[Saved entries]

----------------

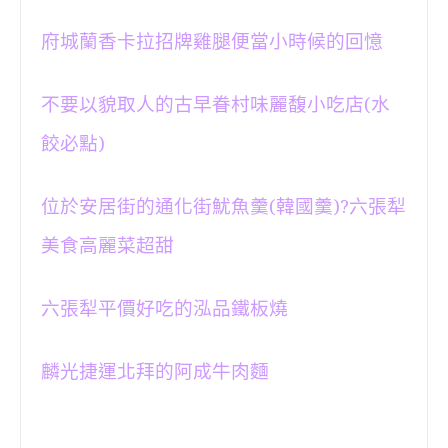
府城蘭香卡拉招牌雞腿便當小時候的回憶
不要以貌取人的古早眷村味麗馥小吃店(水
餃必點)
位於安居街的通化街魷魚羹(韓國羹)?六張犁
美食高麗菜超甜
六張犁平價好吃的泓品鐵板燒
麟光捷運北拜的阿成牛肉麵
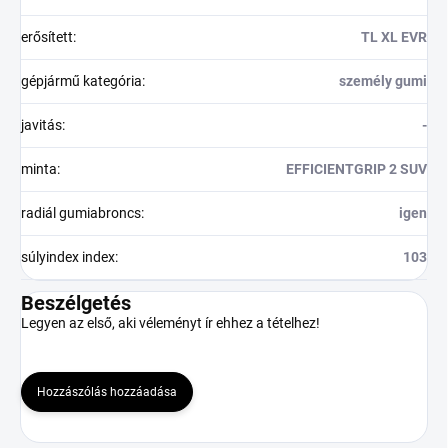
erősített
:
TL XL EVR
gépjármű kategória
:
személy gumi
javitás
:
-
minta
:
EFFICIENTGRIP 2 SUV
radiál gumiabroncs
:
igen
súlyindex index
:
103
Beszélgetés
Legyen az első, aki véleményt ír ehhez a tételhez!
Hozzászólás hozzáadása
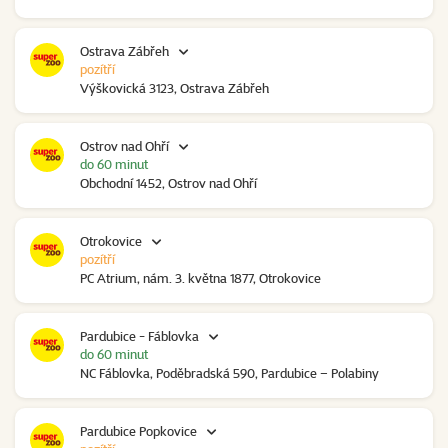
Ostrava Zábřeh
pozítří
Výškovická 3123, Ostrava Zábřeh
Ostrov nad Ohří
do 60 minut
Obchodní 1452, Ostrov nad Ohří
Otrokovice
pozítří
PC Atrium, nám. 3. května 1877, Otrokovice
Pardubice - Fáblovka
do 60 minut
NC Fáblovka, Poděbradská 590, Pardubice – Polabiny
Pardubice Popkovice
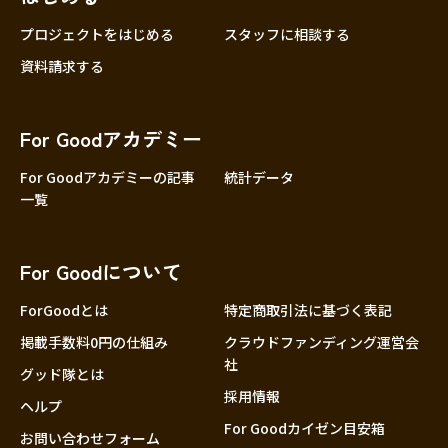
プロジェクトをはじめる
スタッフに相談する
資料請求する
For Goodアカデミー
For Goodアカデミーの記事
統計データ
一覧
For Goodについて
ForGoodとは
特定商取引法に基づく表記
掲載手数料0円の仕組み
クラウドファンディング運営会
社
グッド隊とは
採用情報
ヘルプ
For Goodカイゼン目安箱
お問い合わせフォーム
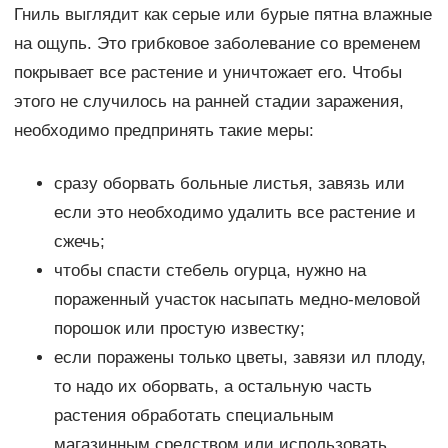
Гниль выглядит как серые или бурые пятна влажные
на ощупь. Это грибковое заболевание со временем
покрывает все растение и уничтожает его. Чтобы
этого не случилось на ранней стадии заражения,
необходимо предпринять такие меры:
сразу оборвать больные листья, завязь или
если это необходимо удалить все растение и
сжечь;
чтобы спасти стебель огурца, нужно на
пораженный участок насыпать медно-меловой
порошок или простую известку;
если поражены только цветы, завязи ил плоду,
то надо их оборвать, а остальную часть
растения обработать специальным
магазинным средством или использовать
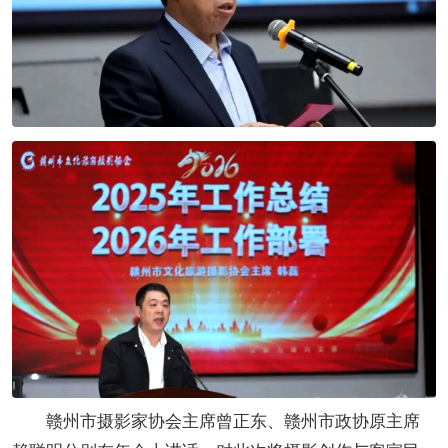
赣州市摄影家协会主席曾正东、赣州市政协原主席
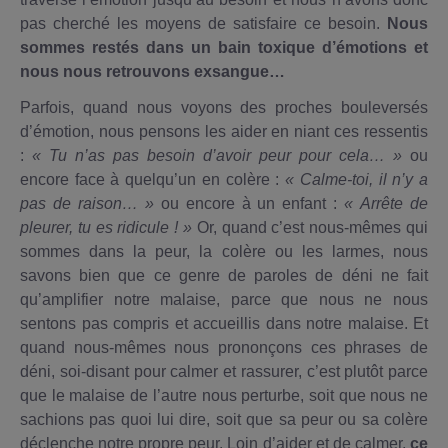
pas cherché les moyens de satisfaire ce besoin.
Nous
sommes restés dans un bain toxique d’émotions et
nous nous retrouvons exsangue…
Parfois, quand nous voyons des proches bouleversés
d’émotion, nous pensons les aider en niant ces ressentis
:
« Tu n’as pas besoin d’avoir peur pour cela… »
ou
encore face à quelqu’un en colère :
« Calme-toi, il n’y a
pas de raison… »
ou encore à un enfant :
« Arrête de
pleurer, tu es ridicule ! »
Or, quand c’est nous-mêmes qui
sommes dans la peur, la colère ou les larmes, nous
savons bien que ce genre de paroles de déni ne fait
qu’amplifier notre malaise, parce que nous ne nous
sentons pas compris et accueillis dans notre malaise. Et
quand nous-mêmes nous prononçons ces phrases de
déni, soi-disant pour calmer et rassurer, c’est plutôt parce
que le malaise de l’autre nous perturbe, soit que nous ne
sachions pas quoi lui dire, soit que sa peur ou sa colère
déclenche notre propre peur. Loin d’aider et de calmer,
ce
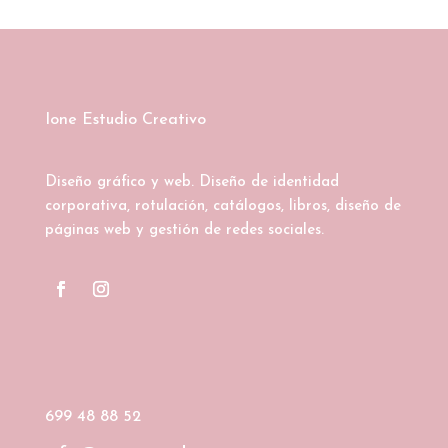
Ione Estudio Creativo
Diseño gráfico y web. Diseño de identidad
corporativa, rotulación, catálogos, libros, diseño de
páginas web y gestión de redes sociales.
699 48 88 52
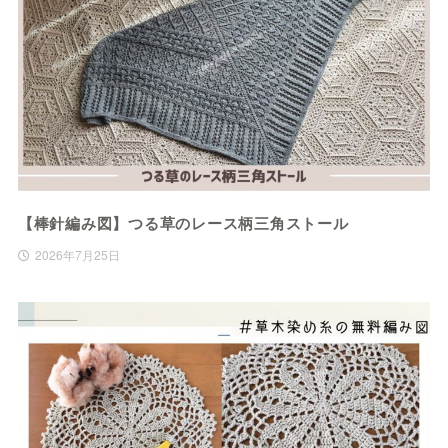
【棒針編み図】つる草のレース柄三角ストール
2026年7月25日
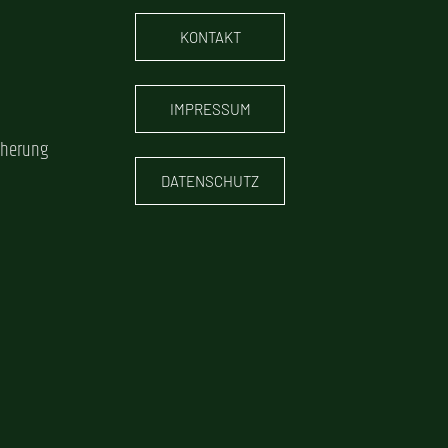
KONTAKT
IMPRESSUM
cherung
DATENSCHUTZ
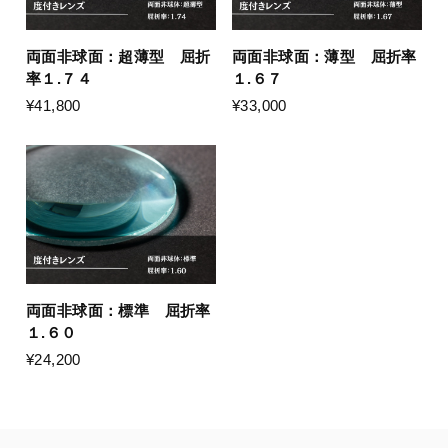
両面非球面：超薄型 屈折
両面非球面：薄型 屈折率
率１.７４
１.６７
¥41,800
¥33,000
両面非球面：標準 屈折率
１.６０
¥24,200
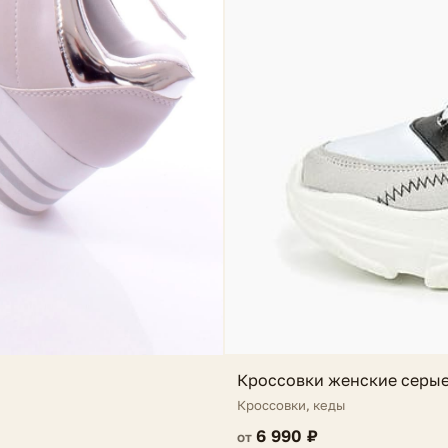
Кроссовки женские серые
Кроссовки, кеды
6 990 ₽
от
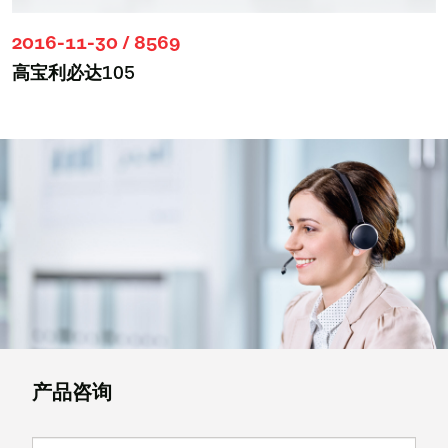
2016-11-30 / 8569
高宝利必达105
产品咨询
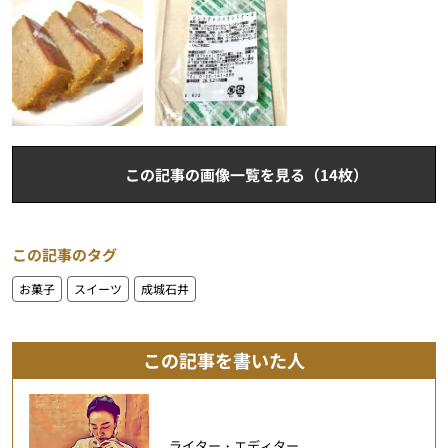
この記事の画像一覧を見る（14枚）
この記事のタグ
お菓子
スイーツ
成城石井
この記事を書いた人
ライター・エディター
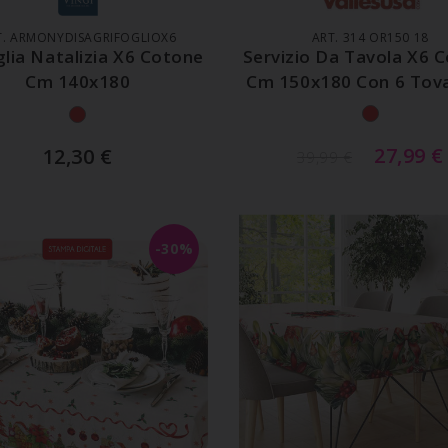
T. ARMONYDISAGRIFOGLIOX6
ART. 314 OR150 18
lia Natalizia X6 Cotone
Servizio Da Tavola X6 
Cm 140x180
Cm 150x180 Con 6 Tova
27,99
€
12,30
€
39,99
€
-30%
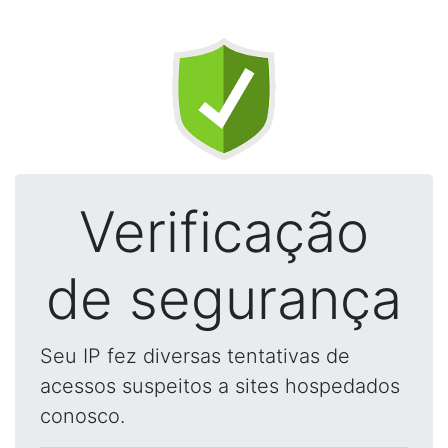
Verificação
de segurança
Seu IP fez diversas tentativas de
acessos suspeitos a sites hospedados
conosco.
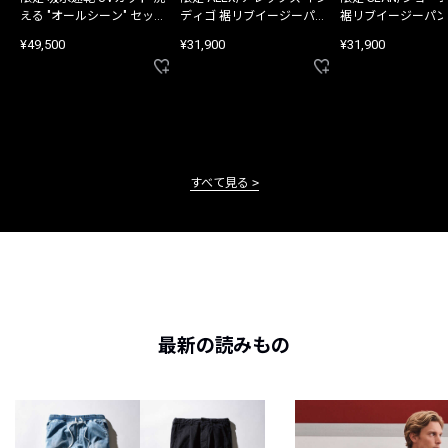
える "オールシーン" セット
ディゴ 裾リブイージーパン
裾リブイージーパン
アップ
ツ
¥49,500
¥31,900
¥31,900
すべて見る
最新の読みもの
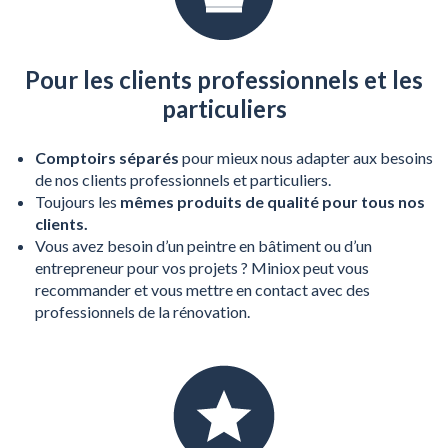
Pour les clients professionnels et les
particuliers
Comptoirs séparés
pour mieux nous adapter aux besoins
de nos clients professionnels et particuliers.
Toujours les
mêmes produits de qualité pour tous nos
clients.
Vous avez besoin d’un peintre en bâtiment ou d’un
entrepreneur pour vos projets ? Miniox peut vous
recommander et vous mettre en contact avec des
professionnels de la rénovation.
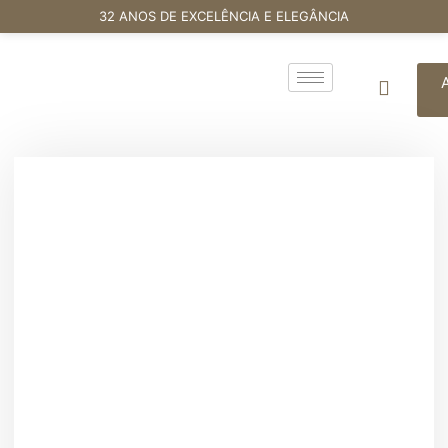
32 ANOS DE EXCELÊNCIA E ELEGÂNCIA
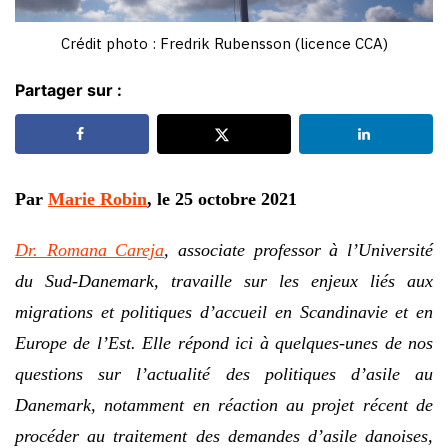
Crédit photo : Fredrik Rubensson (licence CCA)
Partager sur :
Par
Marie Robin
, le 25 octobre 2021
Dr. Romana Careja
, associate professor à l’Université
du Sud-Danemark, travaille sur les enjeux liés aux
migrations et politiques d’accueil en Scandinavie et en
Europe de l’Est. Elle répond ici à quelques-unes de nos
questions sur l’actualité des politiques d’asile au
Danemark, notamment en réaction au projet récent de
procéder au traitement des demandes d’asile danoises,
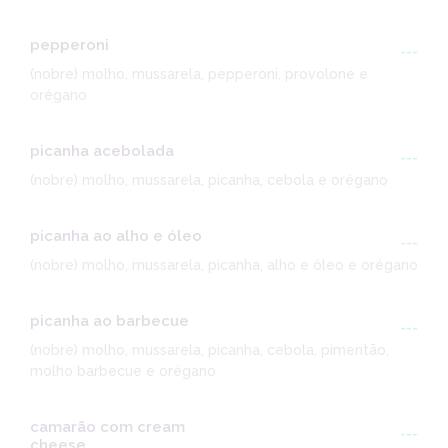
pepperoni
---
(nobre) molho, mussarela, pepperoni, provolone e
orégano
picanha acebolada
---
(nobre) molho, mussarela, picanha, cebola e orégano
picanha ao alho e óleo
---
(nobre) molho, mussarela, picanha, alho e óleo e orégano
picanha ao barbecue
---
(nobre) molho, mussarela, picanha, cebola, pimentão,
molho barbecue e orégano
camarão com cream
---
cheese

----------------

Instruction →
Locate every line in the records above that contains the string "malaise", matching case exactly, and copy each of those lines.

Answer to this problem →
qu’amplifier notre malaise, parce que nous ne nous
sentons pas compris et accueillis dans notre malaise. Et
que le malaise de l’autre nous perturbe, soit que nous ne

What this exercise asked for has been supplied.